# Instructions for the task
Transcribe the data exactly. Pictures stay out.

[Dataset entries]
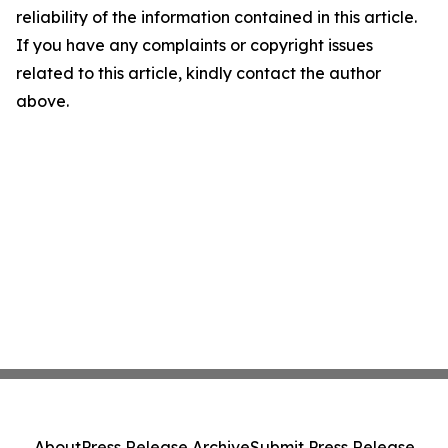
reliability of the information contained in this article.
If you have any complaints or copyright issues
related to this article, kindly contact the author
above.
About
Press Release Archive
Submit Press Release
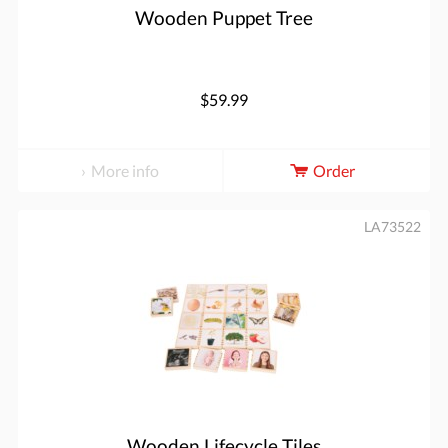
Wooden Puppet Tree
$59.99
More info
Order
LA73522
Wooden Lifecycle Tiles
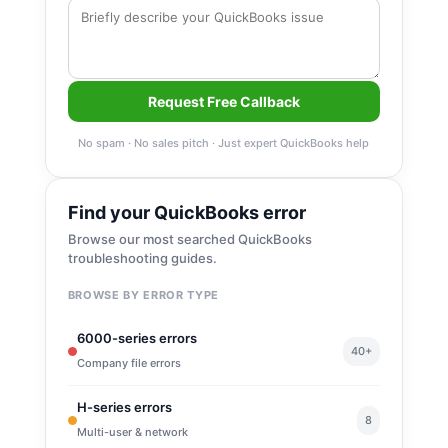
Request Free Callback
No spam · No sales pitch · Just expert QuickBooks help
Find your QuickBooks error
Browse our most searched QuickBooks
troubleshooting guides.
BROWSE BY ERROR TYPE
6000-series errors
40+
Company file errors
H-series errors
8
Multi-user & network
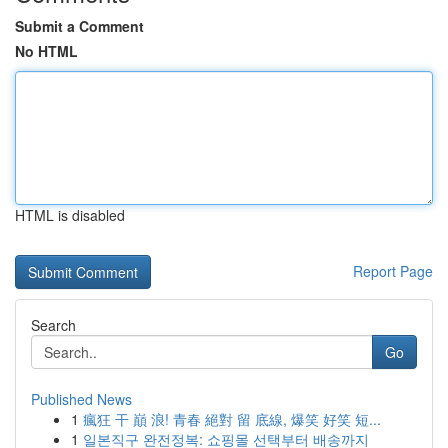
Submit a Comment
No HTML
HTML is disabled
Report Page
Search
Go
Published News
1
瘋狂 干 巔 浪! 青春 絕對 留 底線, 爆笑 好笑 短...
1
일본직구 완전정복: 쇼핑몰 선택부터 배송까지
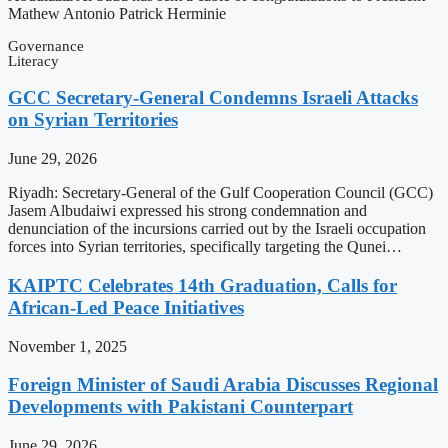
Mathew Antonio Patrick Herminie
Governance
Literacy
GCC Secretary-General Condemns Israeli Attacks
on Syrian Territories
June 29, 2026
Riyadh: Secretary-General of the Gulf Cooperation Council (GCC)
Jasem Albudaiwi expressed his strong condemnation and
denunciation of the incursions carried out by the Israeli occupation
forces into Syrian territories, specifically targeting the Qunei…
KAIPTC Celebrates 14th Graduation, Calls for
African-Led Peace Initiatives
November 1, 2025
Foreign Minister of Saudi Arabia Discusses Regional
Developments with Pakistani Counterpart
June 29, 2026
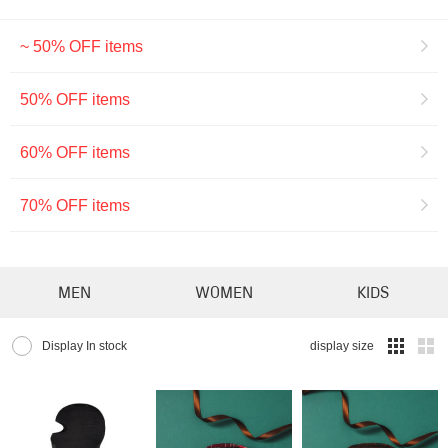
~ 50% OFF items
50% OFF items
60% OFF items
70% OFF items
MEN
WOMEN
KIDS
Display In stock
display size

# Solution to this task
reliability of the information contained in this article.
If you have any complaints or copyright issues
related to this article, kindly contact the author
above.
About
Press Release Archive
Submit Press Release
Wooden Puppet Tree
$59.99
More info
Order
LA73522
Wooden Lifecycle Tiles
Request Free Callback
No spam · No sales pitch · Just expert QuickBooks help
Find your QuickBooks error
Browse our most searched QuickBooks
troubleshooting guides.
BROWSE BY ERROR TYPE
6000-series errors
40+
Company file errors
H-series errors
8
Multi-user & network
Submit a Comment
No HTML
HTML is disabled
Report Page
Search
Go
Published News
1
瘋狂 干 巔 浪! 青春 絕對 留 底線, 爆笑 好笑 短...
1
일본직구 완전정복: 쇼핑몰 선택부터 배송까지
Mathew Antonio Patrick Herminie
Governance
Literacy
GCC Secretary-General Condemns Israeli Attacks
on Syrian Territories
June 29, 2026
Riyadh: Secretary-General of the Gulf Cooperation Council (GCC)
Jasem Albudaiwi expressed his strong condemnation and
denunciation of the incursions carried out by the Israeli occupation
forces into Syrian territories, specifically targeting the Qunei…
KAIPTC Celebrates 14th Graduation, Calls for
African-Led Peace Initiatives
November 1, 2025
Foreign Minister of Saudi Arabia Discusses Regional
Developments with Pakistani Counterpart
June 29, 2026
~ 50% OFF items
50% OFF items
60% OFF items
70% OFF items
MEN
WOMEN
KIDS
Display In stock
display size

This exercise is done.